John Paczkowski

Recent Posts by John Paczkowski

Red-Faced Blue Toad Says It’s the Source of Leaked Apple UDIDs

So those 12 million unique ID numbers for iOS devices that hacker collective AntiSec claimed to have pilfered from an FBI laptop? The ones the FBI said it never had in the first place? Looks like they came from a far more innocuous source: A small U.S. publishing firm that is now offering its apologies.

Paul DeHart, CEO of Blue Toad, a Florida publishing house, tells NBC that the list of one million Unique Device Identifiers (UDIDs) that AntiSec published earlier this month almost certainly came from its servers. Indeed, a comparison of the UDIDs on the AntiSec list to the UDIDs that BlueToad, a registered iOS app developer, has stored in one of its databases shows an almost 98 percent correlation between the two data sets.

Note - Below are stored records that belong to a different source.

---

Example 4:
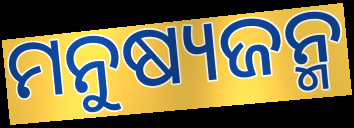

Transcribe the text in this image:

ମନୁଷ୍ୟଜନ୍ମ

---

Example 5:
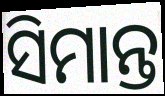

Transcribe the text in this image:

ସିମାନ୍ତ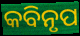
କବିନୃପ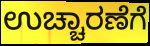
ಉಚ್ಚಾರಣೆಗೆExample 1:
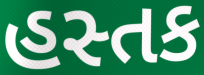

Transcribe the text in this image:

હસ્તક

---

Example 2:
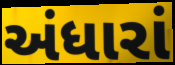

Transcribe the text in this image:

અંધારાં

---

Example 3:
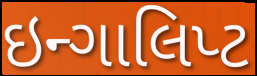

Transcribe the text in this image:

ઇન્ગાલિપ્ટ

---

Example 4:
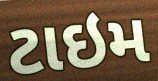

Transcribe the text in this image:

ટાઇમ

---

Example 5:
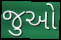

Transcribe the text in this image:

જુઓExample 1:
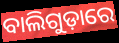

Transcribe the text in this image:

ବାଲିଗୁଡ଼ାରେ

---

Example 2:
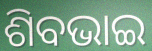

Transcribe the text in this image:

ଶିବଭାଇ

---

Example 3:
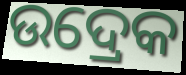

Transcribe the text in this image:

ଉଦ୍ରେକ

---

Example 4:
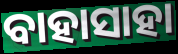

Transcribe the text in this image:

ବାହାସାହା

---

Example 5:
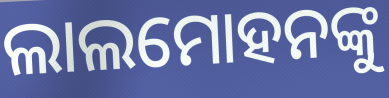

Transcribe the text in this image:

ଲାଲମୋହନଙ୍କୁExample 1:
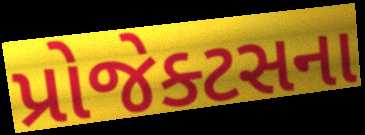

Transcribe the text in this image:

પ્રોજેક્ટસના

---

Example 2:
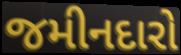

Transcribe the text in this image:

જમીનદારો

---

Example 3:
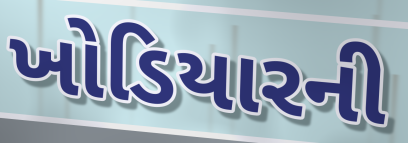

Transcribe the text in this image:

ખોડિયારની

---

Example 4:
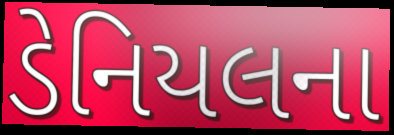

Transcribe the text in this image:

ડેનિયલના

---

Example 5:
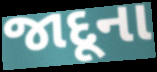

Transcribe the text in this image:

જાદૂના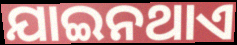
ଯାଇନଥାଏ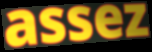
assez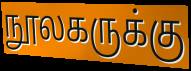
நூலகருக்குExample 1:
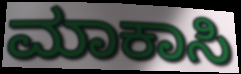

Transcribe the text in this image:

“That’s 100 percent confidence level, it’s our data,” DeHart told NBC. “As soon as we found out we were involved and victimized, we approached the appropriate law enforcement officials, and we began to take steps to come forward, clear the record and take responsibility for this.”

So how did Blue Toad come by such a vast collection of iOS device UDIDs? Well, as I noted earlier, the company is a registered app developer. And while it’s not a household name, Blue Toad provides app-building services for about 6,000 different publishers, and it currently has 139 iPhone apps and 150 iPad apps available on the iTunes App Store. So it’s certainly plausible that Blue Toad might have a sizable collection of UDIDs. Apple confirmed as much in a statement to AllThingsD.

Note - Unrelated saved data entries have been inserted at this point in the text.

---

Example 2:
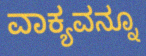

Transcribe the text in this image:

ವಾಕ್ಯವನ್ನೂ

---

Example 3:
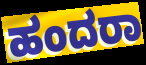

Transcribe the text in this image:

ಹಂದರಾ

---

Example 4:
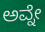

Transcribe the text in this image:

ಅವ್ನೇ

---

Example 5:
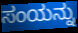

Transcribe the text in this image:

ಸಂಯನ್ನು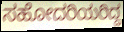
ಸಹೋದರಿಯರಿದ್ದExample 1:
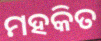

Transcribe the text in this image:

ମହକିତ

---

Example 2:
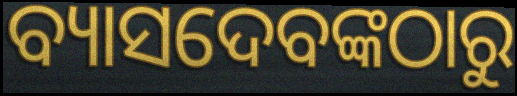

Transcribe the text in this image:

ବ୍ୟାସଦେବଙ୍କଠାରୁ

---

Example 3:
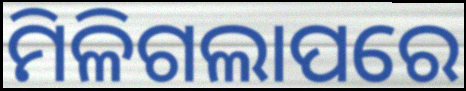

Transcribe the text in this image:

ମିଳିଗଲାପରେ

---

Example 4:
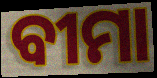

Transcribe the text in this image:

ବୀମା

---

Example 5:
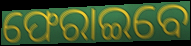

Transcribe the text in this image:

ଫେରାଇବେ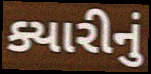
ક્યારીનું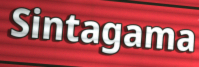
SintagamaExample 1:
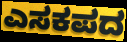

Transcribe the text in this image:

ಎಸಕಪದ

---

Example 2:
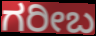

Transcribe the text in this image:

ಗರೀಬ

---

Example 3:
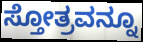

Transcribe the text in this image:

ಸ್ತೋತ್ರವನ್ನೂ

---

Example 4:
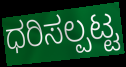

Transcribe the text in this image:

ಧರಿಸಲ್ಪಟ್ಟ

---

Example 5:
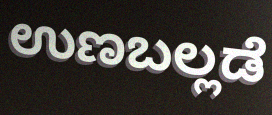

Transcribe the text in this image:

ಉಣಬಲ್ಲಡೆ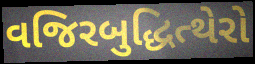
વજિરબુદ્ધિત્થેરોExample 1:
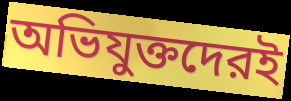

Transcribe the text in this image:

অভিযুক্তদেরই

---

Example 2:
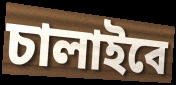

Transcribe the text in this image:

চালাইবে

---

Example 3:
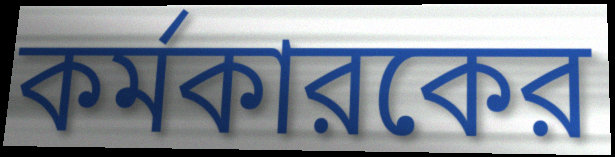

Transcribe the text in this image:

কর্মকারকের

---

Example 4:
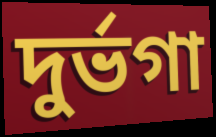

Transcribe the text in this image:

দুর্ভগা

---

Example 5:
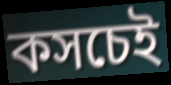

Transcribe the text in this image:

কসচেই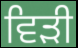
ਵਿੜੀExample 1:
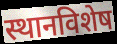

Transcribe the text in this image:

स्थानविशेष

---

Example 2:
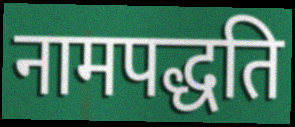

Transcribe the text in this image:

नामपद्धति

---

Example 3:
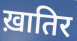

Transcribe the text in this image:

ख़ातिर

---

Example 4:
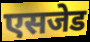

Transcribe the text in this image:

एसजेड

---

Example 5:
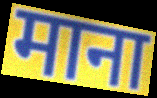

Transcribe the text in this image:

मानाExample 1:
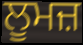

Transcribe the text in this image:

ਲੂਮਜ਼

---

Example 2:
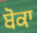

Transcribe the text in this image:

ਬੋਕਾ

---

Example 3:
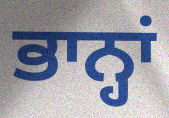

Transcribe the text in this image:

ਭਾਨ੍ਹਾਂ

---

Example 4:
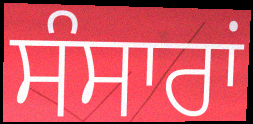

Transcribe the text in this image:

ਸੰਸਾਰਾਂ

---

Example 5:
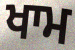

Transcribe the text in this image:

ਖਾਮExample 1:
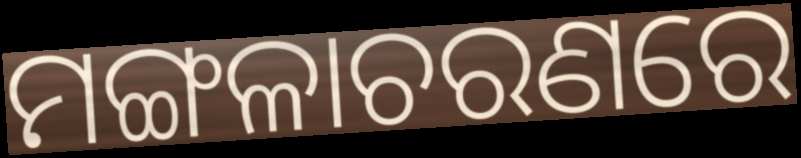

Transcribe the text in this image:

ମଙ୍ଗଳାଚରଣରେ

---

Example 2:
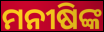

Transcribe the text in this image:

ମନୀଷିଙ୍କ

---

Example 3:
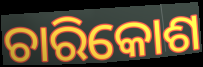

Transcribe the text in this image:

ଚାରିକୋଶ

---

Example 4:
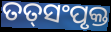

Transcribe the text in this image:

ତତ୍‌ସଂପୃକ୍ତ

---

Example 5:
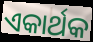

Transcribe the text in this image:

ଏକାର୍ଥକ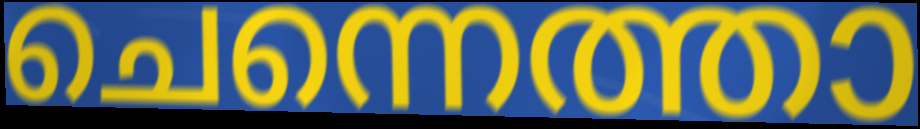
ചെന്നെത്താ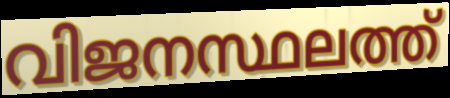
വിജനസ്ഥലത്ത്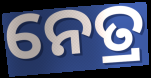
ନେତ୍ର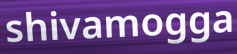
shivamoggaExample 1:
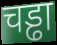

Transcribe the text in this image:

चड्ढा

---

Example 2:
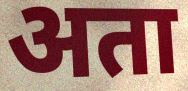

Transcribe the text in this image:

अता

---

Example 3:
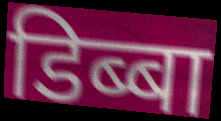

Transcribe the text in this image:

डिब्बा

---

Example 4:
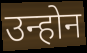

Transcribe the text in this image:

उन्होन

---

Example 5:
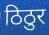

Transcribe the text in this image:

ठिठुर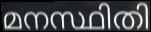
മനസ്ഥിതി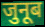
जुनूबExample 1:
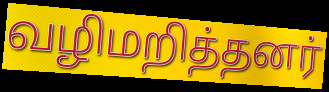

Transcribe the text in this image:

வழிமறித்தனர்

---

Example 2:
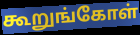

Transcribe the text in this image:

“As an app developer, BlueToad would have access to a user’s device information such as UDID, device name and type,” Apple spokeswoman Trudy Muller said. “Developers do not have access to users’ account information, passwords or credit card information, unless a user specifically elects to provide that information to the developer.”

Muller added that Apple will soon do away with the UDID entirely, which will presumably bring an end to related security cock-ups like this one. “With iOS 6, we introduced a new set of APIs meant to replace the use of the UDID and will soon be banning the use of UDID,” she said.